Koç, sözlerini şöyle sürdürdü:

'İnsanlığın bu merhametsiz ve adaletsiz hatıraları, yaşadığı coğrafya ve tarih bakımından en çok biz Türkler'i uyarmalıdır. Global yarışın bizleri yeterince uyardığı söylenebilir mi? Ne yazık ki, hayır. Türkiye çoktan aşması gereken önemsiz konuları tartışıp duruyor. Türkiye sağlıklı beyinlerin reddettiği akıl almaz olayları yaşıyor. Sürüp giden global yarışa, dereceye girme azmiyle katılacağımız yerde içe dönük kavgalarla zaman geçiriyoruz. Bu tablodan ülkenin aydınları sorumludur. Sorumlulukta hiç şüphesiz önemli pay üniversitelere düşmektedir.'

TOBB ETÜ Rektörü Prof.

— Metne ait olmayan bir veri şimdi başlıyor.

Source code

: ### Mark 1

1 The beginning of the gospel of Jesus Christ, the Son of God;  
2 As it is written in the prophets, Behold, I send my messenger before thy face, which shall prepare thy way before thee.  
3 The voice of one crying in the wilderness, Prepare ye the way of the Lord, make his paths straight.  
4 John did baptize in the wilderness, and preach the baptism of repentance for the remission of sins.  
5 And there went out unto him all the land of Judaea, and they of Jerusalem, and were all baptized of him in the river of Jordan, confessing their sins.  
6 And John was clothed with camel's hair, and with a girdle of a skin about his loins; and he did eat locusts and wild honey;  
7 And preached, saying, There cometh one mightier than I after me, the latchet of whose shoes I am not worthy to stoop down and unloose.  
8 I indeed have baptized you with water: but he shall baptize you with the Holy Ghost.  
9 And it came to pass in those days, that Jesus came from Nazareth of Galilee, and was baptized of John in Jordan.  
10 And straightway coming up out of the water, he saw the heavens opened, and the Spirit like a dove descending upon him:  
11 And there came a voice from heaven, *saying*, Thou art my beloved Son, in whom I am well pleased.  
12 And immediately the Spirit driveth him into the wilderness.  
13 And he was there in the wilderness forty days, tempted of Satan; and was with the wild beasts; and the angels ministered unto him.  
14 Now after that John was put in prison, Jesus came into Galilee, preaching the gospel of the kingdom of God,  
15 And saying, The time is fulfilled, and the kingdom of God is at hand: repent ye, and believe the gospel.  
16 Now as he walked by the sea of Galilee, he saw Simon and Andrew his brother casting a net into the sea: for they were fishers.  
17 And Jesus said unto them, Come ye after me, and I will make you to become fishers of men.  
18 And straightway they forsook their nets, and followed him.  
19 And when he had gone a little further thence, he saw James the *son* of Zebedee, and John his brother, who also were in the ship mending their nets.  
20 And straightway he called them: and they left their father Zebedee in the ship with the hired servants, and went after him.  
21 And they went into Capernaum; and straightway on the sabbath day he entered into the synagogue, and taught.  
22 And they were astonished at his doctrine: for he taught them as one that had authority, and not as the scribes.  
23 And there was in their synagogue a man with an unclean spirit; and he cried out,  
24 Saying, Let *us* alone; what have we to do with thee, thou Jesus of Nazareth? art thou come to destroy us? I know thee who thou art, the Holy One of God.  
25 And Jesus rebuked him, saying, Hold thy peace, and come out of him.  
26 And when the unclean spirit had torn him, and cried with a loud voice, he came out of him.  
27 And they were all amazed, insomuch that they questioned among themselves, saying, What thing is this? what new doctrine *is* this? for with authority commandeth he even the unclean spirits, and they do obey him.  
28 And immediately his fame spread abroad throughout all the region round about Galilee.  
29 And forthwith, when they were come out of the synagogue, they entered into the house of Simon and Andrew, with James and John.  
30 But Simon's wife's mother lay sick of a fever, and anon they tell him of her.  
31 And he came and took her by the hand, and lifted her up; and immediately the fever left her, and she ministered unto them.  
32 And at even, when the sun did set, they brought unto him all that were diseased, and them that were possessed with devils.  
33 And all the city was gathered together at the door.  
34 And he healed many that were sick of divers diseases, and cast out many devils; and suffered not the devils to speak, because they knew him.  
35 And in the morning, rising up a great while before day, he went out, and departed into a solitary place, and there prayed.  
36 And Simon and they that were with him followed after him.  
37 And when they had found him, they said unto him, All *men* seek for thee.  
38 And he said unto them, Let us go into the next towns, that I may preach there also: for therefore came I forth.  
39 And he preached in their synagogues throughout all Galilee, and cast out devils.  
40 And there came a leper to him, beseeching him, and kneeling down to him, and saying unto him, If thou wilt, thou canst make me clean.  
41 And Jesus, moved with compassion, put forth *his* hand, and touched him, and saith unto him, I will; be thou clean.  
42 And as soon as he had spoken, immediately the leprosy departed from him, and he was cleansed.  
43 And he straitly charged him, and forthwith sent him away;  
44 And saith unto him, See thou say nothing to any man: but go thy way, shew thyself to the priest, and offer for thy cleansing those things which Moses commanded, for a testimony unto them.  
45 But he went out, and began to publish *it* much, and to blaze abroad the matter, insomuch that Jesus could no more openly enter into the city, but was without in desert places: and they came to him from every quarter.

Dr. Yücel Altunbaşak da Türkiye'nin geçmişte Avrupa ülkelerinin yaşadığı gibi 'bilimsel ve rasyonel bir devrim yaşamadığını' belirterek, Türkiye'nin daha ileri gitmesi için böyle bir devrimi yaşaması gerektiğini düşündüğünü söyledi.

20 yılını ABD'de geçirdiğini ve bu nedenle kıyaslama imkanı bulduğunu söyleyen Altunbaşak, Türkiye'de yükseköğretimin finansman sorunu çözülmediği sürece sorunların çözülemeyeceğini kaydetti.

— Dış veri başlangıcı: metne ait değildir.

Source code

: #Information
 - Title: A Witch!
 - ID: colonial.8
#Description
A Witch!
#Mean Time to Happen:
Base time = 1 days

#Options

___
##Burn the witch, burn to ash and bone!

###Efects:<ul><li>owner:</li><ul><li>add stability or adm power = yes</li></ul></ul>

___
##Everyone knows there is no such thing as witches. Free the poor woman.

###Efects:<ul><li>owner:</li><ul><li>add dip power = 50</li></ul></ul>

Altunbaşak, parasını devletten alan üniversitelerin hesap verebilirliklerinin düşük olduğunu, üniversitelerin finansman sorununun biran önce çözülmesi gerektiğini söyledi.

Rektörlerin seçimle yönetime gelmesine karşı olduğunu kaydeden Altunbaşak, 'ABD'de güç öğretim üyesindedir. Bizde, özellikle devlet üniversitelerinde rektörün egemen olduğu bir sistem var. Bunun da değişmesi gerekiyor' dedi.